:: Data extract ::
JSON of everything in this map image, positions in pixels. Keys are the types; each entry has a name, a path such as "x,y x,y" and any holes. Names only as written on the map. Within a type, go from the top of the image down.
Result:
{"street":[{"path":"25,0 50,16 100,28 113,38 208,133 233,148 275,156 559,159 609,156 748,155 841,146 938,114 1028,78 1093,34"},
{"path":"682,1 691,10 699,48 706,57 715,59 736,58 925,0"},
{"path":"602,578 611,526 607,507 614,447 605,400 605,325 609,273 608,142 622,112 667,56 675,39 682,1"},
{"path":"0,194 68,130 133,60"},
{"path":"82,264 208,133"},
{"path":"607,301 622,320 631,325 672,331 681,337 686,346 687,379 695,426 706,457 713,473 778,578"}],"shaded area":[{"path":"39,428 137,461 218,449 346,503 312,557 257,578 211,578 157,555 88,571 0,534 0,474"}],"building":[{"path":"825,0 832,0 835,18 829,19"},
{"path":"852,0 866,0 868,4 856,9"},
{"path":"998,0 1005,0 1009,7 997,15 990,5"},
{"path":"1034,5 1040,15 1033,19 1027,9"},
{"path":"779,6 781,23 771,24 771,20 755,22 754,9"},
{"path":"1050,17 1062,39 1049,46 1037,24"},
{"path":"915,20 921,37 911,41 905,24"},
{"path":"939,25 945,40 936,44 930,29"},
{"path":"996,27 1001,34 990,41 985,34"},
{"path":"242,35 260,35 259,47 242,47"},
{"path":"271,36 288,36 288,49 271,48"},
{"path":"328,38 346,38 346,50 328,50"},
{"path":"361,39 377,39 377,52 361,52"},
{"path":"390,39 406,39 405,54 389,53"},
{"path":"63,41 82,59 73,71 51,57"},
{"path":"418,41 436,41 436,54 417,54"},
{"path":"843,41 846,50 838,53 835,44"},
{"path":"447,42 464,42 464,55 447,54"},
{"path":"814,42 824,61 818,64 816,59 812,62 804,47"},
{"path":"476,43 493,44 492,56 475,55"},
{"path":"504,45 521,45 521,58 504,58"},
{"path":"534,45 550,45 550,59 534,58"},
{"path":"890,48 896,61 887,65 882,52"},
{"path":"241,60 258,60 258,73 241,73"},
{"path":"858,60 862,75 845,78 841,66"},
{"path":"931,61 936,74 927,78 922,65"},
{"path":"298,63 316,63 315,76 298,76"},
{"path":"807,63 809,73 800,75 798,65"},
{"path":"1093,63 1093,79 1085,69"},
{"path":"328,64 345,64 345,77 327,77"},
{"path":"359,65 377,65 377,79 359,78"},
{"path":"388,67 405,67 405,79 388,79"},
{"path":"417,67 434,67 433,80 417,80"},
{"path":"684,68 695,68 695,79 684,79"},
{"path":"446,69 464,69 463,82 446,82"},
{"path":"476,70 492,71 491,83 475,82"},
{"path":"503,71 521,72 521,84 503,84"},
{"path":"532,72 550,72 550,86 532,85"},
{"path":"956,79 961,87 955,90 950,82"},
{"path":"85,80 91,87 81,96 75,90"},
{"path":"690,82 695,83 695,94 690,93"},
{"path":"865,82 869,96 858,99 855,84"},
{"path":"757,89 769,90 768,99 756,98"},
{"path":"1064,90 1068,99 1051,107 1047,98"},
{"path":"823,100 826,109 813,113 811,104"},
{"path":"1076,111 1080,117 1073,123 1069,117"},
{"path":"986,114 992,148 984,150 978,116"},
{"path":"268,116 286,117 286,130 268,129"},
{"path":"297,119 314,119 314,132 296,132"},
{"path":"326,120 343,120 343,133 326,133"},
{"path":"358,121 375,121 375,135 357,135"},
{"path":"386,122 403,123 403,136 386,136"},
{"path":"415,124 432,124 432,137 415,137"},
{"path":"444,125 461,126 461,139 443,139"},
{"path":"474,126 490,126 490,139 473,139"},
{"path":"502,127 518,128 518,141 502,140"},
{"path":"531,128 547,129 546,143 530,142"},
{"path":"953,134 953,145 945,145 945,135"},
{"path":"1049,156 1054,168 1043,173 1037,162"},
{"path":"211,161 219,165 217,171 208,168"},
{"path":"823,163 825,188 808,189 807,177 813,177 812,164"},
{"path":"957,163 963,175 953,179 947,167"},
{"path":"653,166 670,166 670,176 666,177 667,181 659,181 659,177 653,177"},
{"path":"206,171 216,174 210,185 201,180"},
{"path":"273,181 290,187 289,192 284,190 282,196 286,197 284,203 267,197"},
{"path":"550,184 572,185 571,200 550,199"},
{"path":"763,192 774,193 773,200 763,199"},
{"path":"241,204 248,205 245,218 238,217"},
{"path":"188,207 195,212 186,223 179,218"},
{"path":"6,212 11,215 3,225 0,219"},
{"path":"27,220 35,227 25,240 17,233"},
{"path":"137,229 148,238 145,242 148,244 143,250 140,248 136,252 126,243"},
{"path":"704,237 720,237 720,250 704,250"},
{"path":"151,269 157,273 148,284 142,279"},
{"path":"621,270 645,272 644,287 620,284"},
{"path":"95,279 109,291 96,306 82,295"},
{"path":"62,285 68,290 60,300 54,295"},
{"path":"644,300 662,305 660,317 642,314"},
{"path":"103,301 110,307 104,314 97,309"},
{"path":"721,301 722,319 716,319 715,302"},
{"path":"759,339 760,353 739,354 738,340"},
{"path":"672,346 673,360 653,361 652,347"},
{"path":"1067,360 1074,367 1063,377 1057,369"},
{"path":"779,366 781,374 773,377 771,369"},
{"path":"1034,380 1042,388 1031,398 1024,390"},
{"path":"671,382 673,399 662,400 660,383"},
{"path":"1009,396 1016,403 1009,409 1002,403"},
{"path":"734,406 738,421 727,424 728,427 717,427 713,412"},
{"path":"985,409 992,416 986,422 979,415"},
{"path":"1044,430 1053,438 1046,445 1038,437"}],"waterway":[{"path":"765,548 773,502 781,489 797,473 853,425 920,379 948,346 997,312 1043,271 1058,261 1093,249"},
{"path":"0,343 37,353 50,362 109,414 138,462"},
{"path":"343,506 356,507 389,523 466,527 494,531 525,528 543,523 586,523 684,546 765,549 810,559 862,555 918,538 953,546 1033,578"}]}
:::
# What you need to do:
Every entry is to be retyped word for word.

# Task answer:
JSON of everything in this map image, positions in pixels. Keys are the types; each entry has a name, a path such as "x,y x,y" and any holes. Names only as written on the map. Within a type, go from the top of the image down.
Result:
{"street":[{"path":"25,0 50,16 100,28 113,38 208,133 233,148 275,156 559,159 609,156 748,155 841,146 938,114 1028,78 1093,34"},
{"path":"682,1 691,10 699,48 706,57 715,59 736,58 925,0"},
{"path":"602,578 611,526 607,507 614,447 605,400 605,325 609,273 608,142 622,112 667,56 675,39 682,1"},
{"path":"0,194 68,130 133,60"},
{"path":"82,264 208,133"},
{"path":"607,301 622,320 631,325 672,331 681,337 686,346 687,379 695,426 706,457 713,473 778,578"}],"shaded area":[{"path":"39,428 137,461 218,449 346,503 312,557 257,578 211,578 157,555 88,571 0,534 0,474"}],"building":[{"path":"825,0 832,0 835,18 829,19"},
{"path":"852,0 866,0 868,4 856,9"},
{"path":"998,0 1005,0 1009,7 997,15 990,5"},
{"path":"1034,5 1040,15 1033,19 1027,9"},
{"path":"779,6 781,23 771,24 771,20 755,22 754,9"},
{"path":"1050,17 1062,39 1049,46 1037,24"},
{"path":"915,20 921,37 911,41 905,24"},
{"path":"939,25 945,40 936,44 930,29"},
{"path":"996,27 1001,34 990,41 985,34"},
{"path":"242,35 260,35 259,47 242,47"},
{"path":"271,36 288,36 288,49 271,48"},
{"path":"328,38 346,38 346,50 328,50"},
{"path":"361,39 377,39 377,52 361,52"},
{"path":"390,39 406,39 405,54 389,53"},
{"path":"63,41 82,59 73,71 51,57"},
{"path":"418,41 436,41 436,54 417,54"},
{"path":"843,41 846,50 838,53 835,44"},
{"path":"447,42 464,42 464,55 447,54"},
{"path":"814,42 824,61 818,64 816,59 812,62 804,47"},
{"path":"476,43 493,44 492,56 475,55"},
{"path":"504,45 521,45 521,58 504,58"},
{"path":"534,45 550,45 550,59 534,58"},
{"path":"890,48 896,61 887,65 882,52"},
{"path":"241,60 258,60 258,73 241,73"},
{"path":"858,60 862,75 845,78 841,66"},
{"path":"931,61 936,74 927,78 922,65"},
{"path":"298,63 316,63 315,76 298,76"},
{"path":"807,63 809,73 800,75 798,65"},
{"path":"1093,63 1093,79 1085,69"},
{"path":"328,64 345,64 345,77 327,77"},
{"path":"359,65 377,65 377,79 359,78"},
{"path":"388,67 405,67 405,79 388,79"},
{"path":"417,67 434,67 433,80 417,80"},
{"path":"684,68 695,68 695,79 684,79"},
{"path":"446,69 464,69 463,82 446,82"},
{"path":"476,70 492,71 491,83 475,82"},
{"path":"503,71 521,72 521,84 503,84"},
{"path":"532,72 550,72 550,86 532,85"},
{"path":"956,79 961,87 955,90 950,82"},
{"path":"85,80 91,87 81,96 75,90"},
{"path":"690,82 695,83 695,94 690,93"},
{"path":"865,82 869,96 858,99 855,84"},
{"path":"757,89 769,90 768,99 756,98"},
{"path":"1064,90 1068,99 1051,107 1047,98"},
{"path":"823,100 826,109 813,113 811,104"},
{"path":"1076,111 1080,117 1073,123 1069,117"},
{"path":"986,114 992,148 984,150 978,116"},
{"path":"268,116 286,117 286,130 268,129"},
{"path":"297,119 314,119 314,132 296,132"},
{"path":"326,120 343,120 343,133 326,133"},
{"path":"358,121 375,121 375,135 357,135"},
{"path":"386,122 403,123 403,136 386,136"},
{"path":"415,124 432,124 432,137 415,137"},
{"path":"444,125 461,126 461,139 443,139"},
{"path":"474,126 490,126 490,139 473,139"},
{"path":"502,127 518,128 518,141 502,140"},
{"path":"531,128 547,129 546,143 530,142"},
{"path":"953,134 953,145 945,145 945,135"},
{"path":"1049,156 1054,168 1043,173 1037,162"},
{"path":"211,161 219,165 217,171 208,168"},
{"path":"823,163 825,188 808,189 807,177 813,177 812,164"},
{"path":"957,163 963,175 953,179 947,167"},
{"path":"653,166 670,166 670,176 666,177 667,181 659,181 659,177 653,177"},
{"path":"206,171 216,174 210,185 201,180"},
{"path":"273,181 290,187 289,192 284,190 282,196 286,197 284,203 267,197"},
{"path":"550,184 572,185 571,200 550,199"},
{"path":"763,192 774,193 773,200 763,199"},
{"path":"241,204 248,205 245,218 238,217"},
{"path":"188,207 195,212 186,223 179,218"},
{"path":"6,212 11,215 3,225 0,219"},
{"path":"27,220 35,227 25,240 17,233"},
{"path":"137,229 148,238 145,242 148,244 143,250 140,248 136,252 126,243"},
{"path":"704,237 720,237 720,250 704,250"},
{"path":"151,269 157,273 148,284 142,279"},
{"path":"621,270 645,272 644,287 620,284"},
{"path":"95,279 109,291 96,306 82,295"},
{"path":"62,285 68,290 60,300 54,295"},
{"path":"644,300 662,305 660,317 642,314"},
{"path":"103,301 110,307 104,314 97,309"},
{"path":"721,301 722,319 716,319 715,302"},
{"path":"759,339 760,353 739,354 738,340"},
{"path":"672,346 673,360 653,361 652,347"},
{"path":"1067,360 1074,367 1063,377 1057,369"},
{"path":"779,366 781,374 773,377 771,369"},
{"path":"1034,380 1042,388 1031,398 1024,390"},
{"path":"671,382 673,399 662,400 660,383"},
{"path":"1009,396 1016,403 1009,409 1002,403"},
{"path":"734,406 738,421 727,424 728,427 717,427 713,412"},
{"path":"985,409 992,416 986,422 979,415"},
{"path":"1044,430 1053,438 1046,445 1038,437"}],"waterway":[{"path":"765,548 773,502 781,489 797,473 853,425 920,379 948,346 997,312 1043,271 1058,261 1093,249"},
{"path":"0,343 37,353 50,362 109,414 138,462"},
{"path":"343,506 356,507 389,523 466,527 494,531 525,528 543,523 586,523 684,546 765,549 810,559 862,555 918,538 953,546 1033,578"}]}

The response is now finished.